With most of the big name free agents signed, front office focus will soon shift to the next tier of players looking for deals. Let's take a look at where the Trail Blazers roster currently stands and what possible low to mid-level free agents the team could look to add to shore up their roster.
Firstly, the Blazers have seemingly stockpiled young, athletic, big men. Mason Plumlee, Noah Vonleh, and Ed Davis are all power forwards or centers. Rebounding and running seems to be the order of the day for the team. Even newly acquired SF Al-Farouq Aminu is a long, elite rebounder for his position, grabbing 13.8% of all available rebounds in his career. Compare this to triple-double threat Batum, who gathers 9.4% of all rebounds.
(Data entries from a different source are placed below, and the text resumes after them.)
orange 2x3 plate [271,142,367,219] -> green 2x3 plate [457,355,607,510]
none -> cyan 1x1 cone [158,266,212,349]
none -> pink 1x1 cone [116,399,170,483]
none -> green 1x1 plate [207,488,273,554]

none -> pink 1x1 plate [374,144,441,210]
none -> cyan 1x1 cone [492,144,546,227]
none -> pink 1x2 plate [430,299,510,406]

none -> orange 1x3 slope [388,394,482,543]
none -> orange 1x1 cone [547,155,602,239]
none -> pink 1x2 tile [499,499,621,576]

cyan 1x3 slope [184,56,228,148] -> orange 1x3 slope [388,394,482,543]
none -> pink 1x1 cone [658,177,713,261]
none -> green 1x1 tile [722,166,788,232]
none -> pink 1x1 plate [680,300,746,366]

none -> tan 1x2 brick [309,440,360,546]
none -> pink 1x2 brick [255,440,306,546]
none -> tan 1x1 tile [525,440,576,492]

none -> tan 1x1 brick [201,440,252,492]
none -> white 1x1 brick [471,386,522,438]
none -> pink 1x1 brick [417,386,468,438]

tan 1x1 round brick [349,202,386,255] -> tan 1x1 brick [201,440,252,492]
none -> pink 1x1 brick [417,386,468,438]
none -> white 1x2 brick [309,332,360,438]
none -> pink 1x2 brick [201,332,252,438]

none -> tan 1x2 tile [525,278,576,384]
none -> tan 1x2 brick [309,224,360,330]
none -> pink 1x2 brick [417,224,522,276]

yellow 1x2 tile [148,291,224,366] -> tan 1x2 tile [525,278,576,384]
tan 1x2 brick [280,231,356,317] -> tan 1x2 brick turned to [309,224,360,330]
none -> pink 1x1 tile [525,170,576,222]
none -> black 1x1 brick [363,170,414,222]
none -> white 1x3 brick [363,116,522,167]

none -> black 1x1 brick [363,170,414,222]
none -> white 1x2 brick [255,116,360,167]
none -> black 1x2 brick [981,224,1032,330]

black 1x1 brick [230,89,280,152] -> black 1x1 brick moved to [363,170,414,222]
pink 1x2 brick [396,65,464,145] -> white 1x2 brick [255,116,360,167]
But Portland still needs some help from the wings. With multiple scenarios affecting how much salary Portland can offer any free-agents, we'll take a look at reasonably priced free agents that can help the team as currently constructed.
While he doesn't necessarily fit in with a youth oriented rebuild, Phoenix Suns wing Gerald Green could very well fit into the Blazers' roster. A hyper-athletic small forward/shooting guard, Green has evolved to become a 3 point assassin for the Suns, taking 50% of his FG attempts from beyond the arc over the last two seasons, hitting at a 38% clip. With backup guard CJ McCollum showing an increased tendency to drive to the rim when looking for his own shot, having a bench wing like Gerald Green would help protect against opposing wing defenders sliding over to apply extra pressure on McCollum.
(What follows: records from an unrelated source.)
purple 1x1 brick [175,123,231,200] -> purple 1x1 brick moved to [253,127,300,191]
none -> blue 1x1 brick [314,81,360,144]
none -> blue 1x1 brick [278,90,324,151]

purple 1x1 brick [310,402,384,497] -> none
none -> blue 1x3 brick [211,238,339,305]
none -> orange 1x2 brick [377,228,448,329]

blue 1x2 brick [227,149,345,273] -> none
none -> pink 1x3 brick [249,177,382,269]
At $3.5 million per year over the last three seasons, Green is expected to see a salary bump, though not one that will break the bank. He has expressed interest in returning to Phoenix; however with the Suns shedding salary in order to make room to potentially sign LaMarcus Aldridge, he could possibly be had for the right price.
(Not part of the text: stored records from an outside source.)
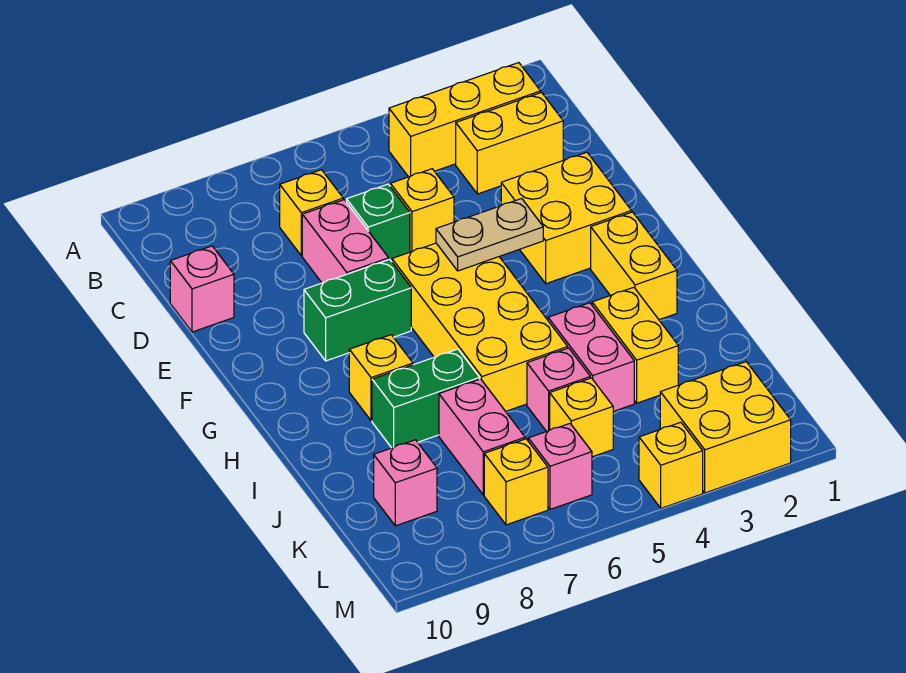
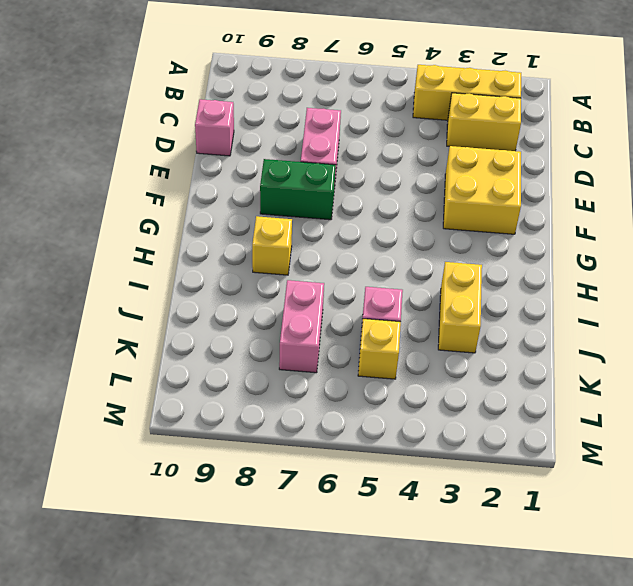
none -> yellow 1x1 brick [280,170,343,256]
none -> yellow 1x1 brick [390,169,454,252]
none -> green 1x1 brick [346,184,410,262]

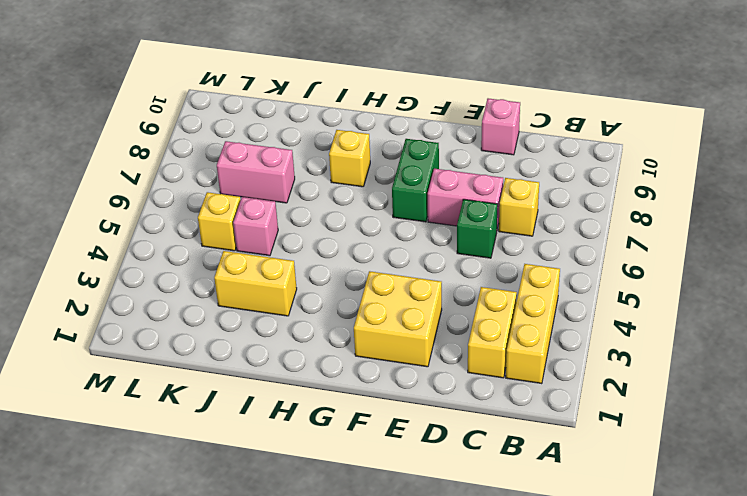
none -> yellow 1x1 brick [390,169,454,252]
none -> yellow 2x4 brick [392,243,568,411]
none -> yellow 1x2 brick [591,212,677,320]

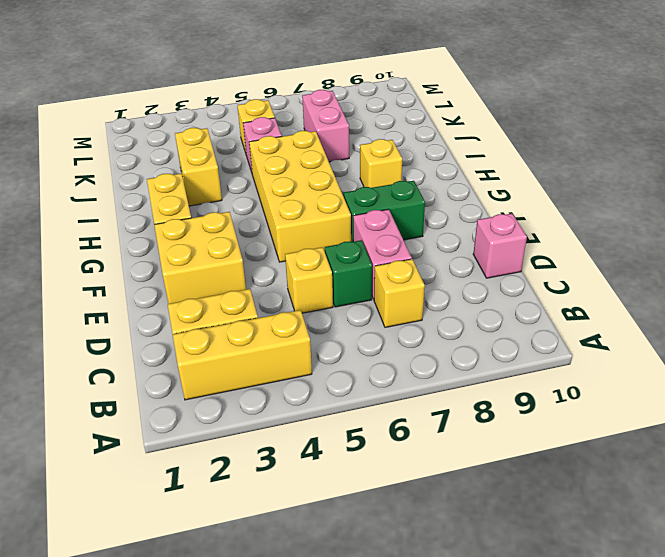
none -> pink 1x2 brick [548,303,634,412]
none -> green 1x2 brick [372,349,480,448]
none -> pink 1x1 brick [374,440,437,526]

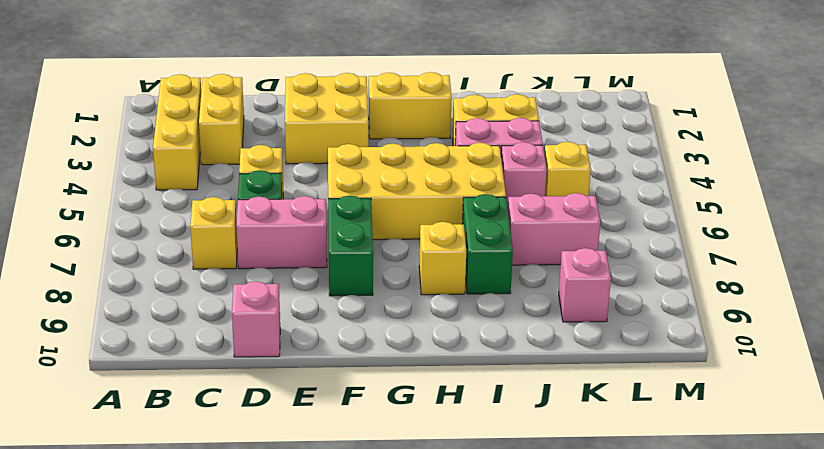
none -> yellow 2x2 brick [660,362,791,493]
none -> pink 1x1 brick [528,424,592,509]
none -> yellow 1x1 brick [484,439,548,525]

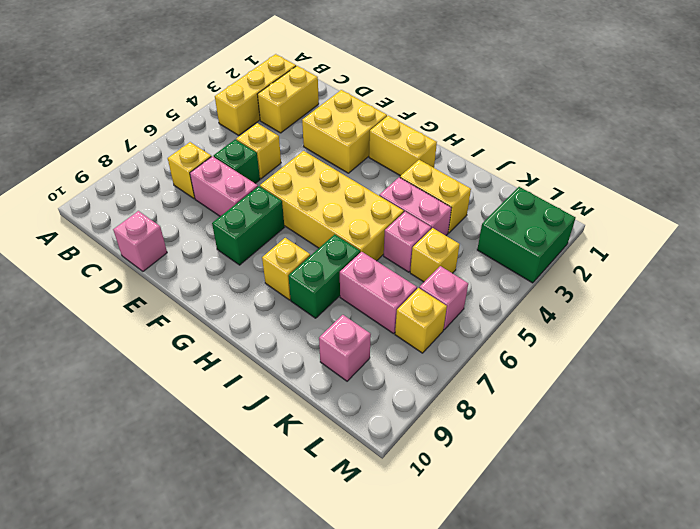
green 2x2 brick [477,187,576,283] -> yellow 2x2 brick [660,362,791,493]
none -> yellow 1x1 brick [639,422,703,508]
none -> tan 1x2 plate [436,199,543,271]

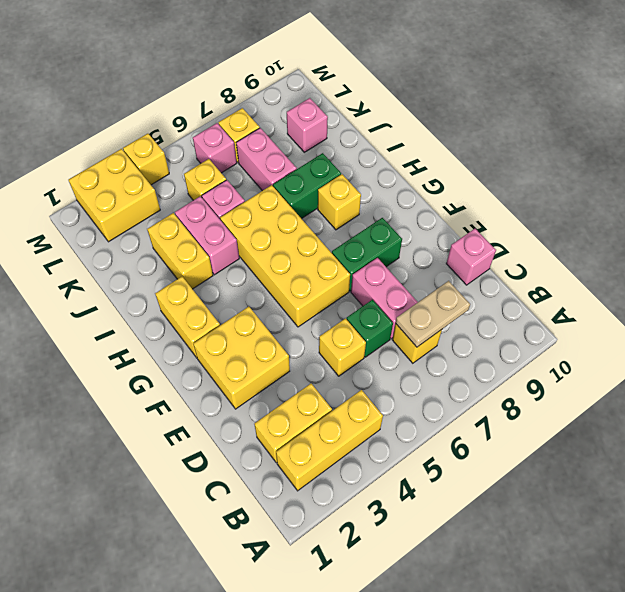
tan 1x2 plate [396,281,470,347] -> tan 1x2 plate moved to [436,199,543,271]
The Blazers may pursue a backup point guard, with Steve Blake gone in the Mason Plumlee deal, and McCollum yet to prove he can run an offense in consistent minutes. With McCollum likely to get at least spot minutes at PG, Portland will be looking for an affordable 12-15 minute per night guy to hold the fort down while the starters get some rest.
Two players that meet that criteria? Cory Joseph and Jameer Nelson.
Cory Joseph, in particular, would fit well with the Blazers' needs. He's 23 years old, is not turnover prone, and has improved his 3 point shooting every season, up to a respectable 36%. Joseph is adept at getting in the paint and plays within the flow of the offense, actually shooting over 50% from the floor last year, a fantastic number for a point guard. While Tony Parker struggled with injuries this season, Joseph filled in admirably for the Spurs, averaging 13.2 ppg, to go along with 3.6 assists and 4.5 rebounds.
Joseph made just over $2 million last season and the Spurs will look to retain his services, but if San Antonio has the offseason that they are hoping for, a significant pay raise may land him in another uniform this season. Expect Joseph to receive offers from several teams looking for value PGs this season.
If Corey Joseph is a perfect fit for Portland's young asset acquisition strategy, then Jameer Nelson is the old linen suit you inherited from your grandfather. Nothing about it fits quite right and it wrinkles every time you wear it, but at least you HAVE one, and it beats having to shell out a lot of money.
At 33 years old, Nelson is far removed from his glory days in Orlando, when he was named an All-Star in 2008-09. As he has aged, he has become more and more content to rely on his 3 point shot, taking 51% of his shots from beyond the arc over the last two seasons. Nelson's +/- has slowly drifted into the negative category since that All-Star season, though a portion of it needs to be attributed to playing on some poor teams, as evidenced by his +7.3 in his 23 games with the Dallas Mavericks last season.
Though Nelson tends to be turnover prone, he can provide significant value by providing veteran leadership on a very young bench unit. Nelson made $2.7 million last season, and should not command more than that unless a team gets desperate as the free agent pool dries up throughout July.
Whether optimistic about the team's future or wringing their hands at the uncertainty, Blazer fans know that more change on tap for this summer, with the roster so unbalanced. The key for Neil Olshey is to maintain contract flexibility through what looks to be the beginning of a rebuild.
It will be interesting to see how it all plays out.